Imiter, ce n’est pas seulement reproduire ou recopier. Si vous êtes musicien ou dessinateur, vous avez sans doute éprouvé, à l’école des compositeurs ou des peintres que vous cherchez à imiter, à la fois la difficulté de pénétrer l’œuvre et à la restituer. Parfois la main s’écarte imperceptiblement du modèle, et si le résultat est plus ou moins techniquement satisfaisant, il s’avère amer car ne restituant pas la puissance dont l’original est porteur. On peut comprendre la frustration des artistes, même copistes, quand ils éprouvent l’échec de ne pas restituer ce que leur sensibilité et leur esprit perçoivent. A l’inverse, un résultat positif est un véritable miracle, où la main transfigure ce que l’œil voit ou ce que l’oreille entend. Les Grecs anciens résumaient cette expérience par la mythologie des muses qui inspiraient l’aède ou le sculpteur, comme si un supplément de grâce venait visiter nuitamment la sensibilité de l’artiste. Leur caprice, variant de l’inspiration à la sécheresse, résumait très poétiquement les alternances de fécondité ou de désert que l’artiste. Imiter un autre ou le spectacle de la création suppose ce surplus qui dépasse la technique, qui réjouit ou lamente l’âme de l’artiste.
L’imitation ne vaut pas seulement dans l’ordre esthétique. Elle est le fondement de la vie spirituelle chrétienne. Le Chrétien, comme disciple, s’inspire du Maître et tente de reproduire non seulement les gestes du modèle, mais aussi cette réalité intérieure, éprouvée par le Christ et conférée par l’Esprit Saint à l’âme de ses fidèles. Passée la difficulté de la différence des époques et d’environnements, qui nous mettent dans des situations différentes de celles rencontrées par le Seigneur, le Chrétien extraie de l’exemple évangélique les principes et l’esprit qui animèrent le Christ au jour de sa chair. Il communie au Christ dans ses actes. Notre prière, du rosaire avec la contemplation des mystères à la lectio divina, cherche à nous imprégner de ce style.

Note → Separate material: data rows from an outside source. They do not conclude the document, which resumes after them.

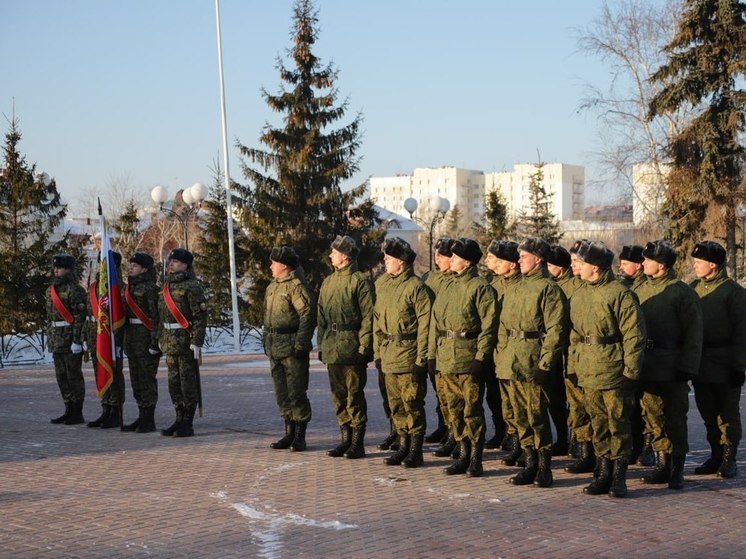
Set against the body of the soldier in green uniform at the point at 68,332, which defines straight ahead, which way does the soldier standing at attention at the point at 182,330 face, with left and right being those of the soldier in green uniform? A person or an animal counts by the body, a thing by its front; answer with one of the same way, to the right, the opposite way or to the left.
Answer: the same way

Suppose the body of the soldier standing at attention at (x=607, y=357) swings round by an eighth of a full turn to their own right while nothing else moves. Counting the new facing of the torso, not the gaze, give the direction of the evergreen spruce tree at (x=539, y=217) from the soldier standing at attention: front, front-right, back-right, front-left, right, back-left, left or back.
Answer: right

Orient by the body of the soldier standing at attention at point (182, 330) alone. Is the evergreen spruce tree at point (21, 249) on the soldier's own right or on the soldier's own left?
on the soldier's own right

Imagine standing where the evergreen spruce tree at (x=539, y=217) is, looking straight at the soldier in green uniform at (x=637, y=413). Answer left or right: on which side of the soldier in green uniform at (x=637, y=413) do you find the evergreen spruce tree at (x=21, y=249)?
right

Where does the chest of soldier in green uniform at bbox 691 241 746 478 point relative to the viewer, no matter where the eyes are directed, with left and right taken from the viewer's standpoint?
facing the viewer and to the left of the viewer

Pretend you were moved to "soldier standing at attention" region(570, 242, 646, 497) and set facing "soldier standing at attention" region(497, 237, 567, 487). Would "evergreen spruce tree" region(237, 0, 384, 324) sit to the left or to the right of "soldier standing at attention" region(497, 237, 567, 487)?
right

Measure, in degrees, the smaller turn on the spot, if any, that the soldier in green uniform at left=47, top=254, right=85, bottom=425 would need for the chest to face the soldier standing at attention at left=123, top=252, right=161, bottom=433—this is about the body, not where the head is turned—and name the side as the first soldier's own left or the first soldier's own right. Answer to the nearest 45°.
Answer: approximately 90° to the first soldier's own left

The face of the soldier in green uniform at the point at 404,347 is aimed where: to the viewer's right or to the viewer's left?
to the viewer's left

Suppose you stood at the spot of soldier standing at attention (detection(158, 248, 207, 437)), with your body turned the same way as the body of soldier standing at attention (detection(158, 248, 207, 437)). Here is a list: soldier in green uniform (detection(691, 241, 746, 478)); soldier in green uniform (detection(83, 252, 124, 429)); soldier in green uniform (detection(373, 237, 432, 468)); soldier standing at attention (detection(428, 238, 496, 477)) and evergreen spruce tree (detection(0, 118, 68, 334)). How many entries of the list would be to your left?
3

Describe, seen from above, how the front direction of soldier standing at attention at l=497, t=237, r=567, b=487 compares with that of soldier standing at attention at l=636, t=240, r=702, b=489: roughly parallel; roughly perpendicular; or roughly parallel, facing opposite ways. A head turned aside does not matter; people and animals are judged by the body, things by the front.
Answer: roughly parallel

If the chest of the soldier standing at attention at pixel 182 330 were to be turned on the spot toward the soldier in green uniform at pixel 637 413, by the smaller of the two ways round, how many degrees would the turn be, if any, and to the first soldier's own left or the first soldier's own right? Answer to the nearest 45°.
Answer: approximately 90° to the first soldier's own left

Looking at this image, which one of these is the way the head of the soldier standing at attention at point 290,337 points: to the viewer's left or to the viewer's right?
to the viewer's left

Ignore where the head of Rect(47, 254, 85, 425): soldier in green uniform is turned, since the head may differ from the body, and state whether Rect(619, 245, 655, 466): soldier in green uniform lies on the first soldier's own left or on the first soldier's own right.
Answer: on the first soldier's own left

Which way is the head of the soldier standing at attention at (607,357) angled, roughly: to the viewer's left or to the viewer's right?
to the viewer's left

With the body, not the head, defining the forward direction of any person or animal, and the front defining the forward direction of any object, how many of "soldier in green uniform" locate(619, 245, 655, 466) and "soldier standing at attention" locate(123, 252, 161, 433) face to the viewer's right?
0

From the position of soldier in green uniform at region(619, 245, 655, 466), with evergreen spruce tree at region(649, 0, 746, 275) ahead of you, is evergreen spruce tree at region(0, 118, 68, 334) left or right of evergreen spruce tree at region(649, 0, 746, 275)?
left

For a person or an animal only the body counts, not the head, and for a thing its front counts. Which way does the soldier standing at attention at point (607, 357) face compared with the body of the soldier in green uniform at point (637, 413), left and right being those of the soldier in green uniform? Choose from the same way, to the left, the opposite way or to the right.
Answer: the same way

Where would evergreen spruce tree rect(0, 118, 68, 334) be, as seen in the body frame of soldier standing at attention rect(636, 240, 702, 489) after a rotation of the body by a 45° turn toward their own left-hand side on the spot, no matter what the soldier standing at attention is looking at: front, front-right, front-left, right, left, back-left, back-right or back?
back-right

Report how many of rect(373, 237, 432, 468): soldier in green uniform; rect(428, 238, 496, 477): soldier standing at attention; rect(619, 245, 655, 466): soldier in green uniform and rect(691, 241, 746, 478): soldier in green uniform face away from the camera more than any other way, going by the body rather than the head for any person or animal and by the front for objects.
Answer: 0

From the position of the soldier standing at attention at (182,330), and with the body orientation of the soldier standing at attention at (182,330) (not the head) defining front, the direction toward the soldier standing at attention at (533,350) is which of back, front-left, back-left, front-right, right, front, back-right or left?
left

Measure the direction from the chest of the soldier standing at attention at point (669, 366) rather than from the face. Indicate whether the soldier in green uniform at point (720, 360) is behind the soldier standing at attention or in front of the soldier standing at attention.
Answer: behind

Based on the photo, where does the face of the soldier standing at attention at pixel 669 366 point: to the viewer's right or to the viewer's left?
to the viewer's left
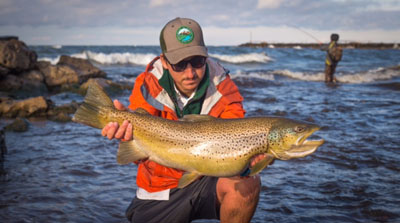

Aujourd’hui, les gestes de Jésus à l’égard du sourd-muet du territoire de la Décapole a un côté exemplaire et explicite que nous rencontrons dans notre liturgie. Avec quelques évolutions, le prêtre touche toujours les oreilles du baptisé, et sa bouche. Dans le rite d’avant 1970, il déposait un peu de sa salive sur la bouche. Il est rare de voir un rite reproduire si concrètement un geste de Jésus. Il ajoute à l’identique de son modèle ce mot touchant dans la langue même du Seigneur : « Effata ! ». Le rite actualise, sans l’épuiser, ce que Jésus a fait. On ne peut être que frappé par la force et la tendresse qui sont contenues dans ce geste. Le soupir que nous rapporte saint Marc exprime l’implication de Jésus dans la guérison de cet homme. La tradition a appliqué ce passage au baptême, comme un signe de l’ouverture des sens humains.
Le prêtre est conscient qu’il reproduit, presqu’en le mimant un geste messianique. Tout l’enjeu est de savoir s’il recopie ou si, à l’instar de l’artiste, il participe à l’acte libérateur du Christ. Cette question qui paraît évidente pour la liturgie s’adresse à chaque Chrétien. L’imitation de Jésus Christ n’est pas uniquement formelle, elle engage plus que l’adhésion à un récit ou à un rite. L’enjeu se situe dans cette ressemblance intérieure à laquelle le rite doit normalement conduire. J’insiste sur ce point : le Chrétien n’est pas qu’un admirateur, il tend à reproduire, comme l’y invite saint Paul au chapitre 2 de l’épitre aux Philippiens, « les sentiments qui sont en notre Seigneur Jésus Christ ». Saint Paul ne désigne pas ici les mouvements de la sensibilité individuelle, mais la réalité du salut. La vie spirituelle est riche à cause de cela. Les périodes de désert que nous pouvons traversées ne sont pas seulement l’expression d’un découragement ou d’une incertitude, mais la réalité d’une difficulté de communion à ce que le Christ a vécu de l’intérieur. Nous pouvons découvrir cette vie par notre familiarité avec l’Evangile, et connaître Jésus « de l’intérieur ».
L’imitation de Jésus Christ n’est-elle finalement pas la condition de ses disciples ? Nous sommes à son école, et nous pouvons nous appuyer sur nos souvenirs d’enfance pour nous rappeler combien nous avons dû nous remettre sur notre ouvrage quand nous usions nos fonds de culotte sur les bancs de classe.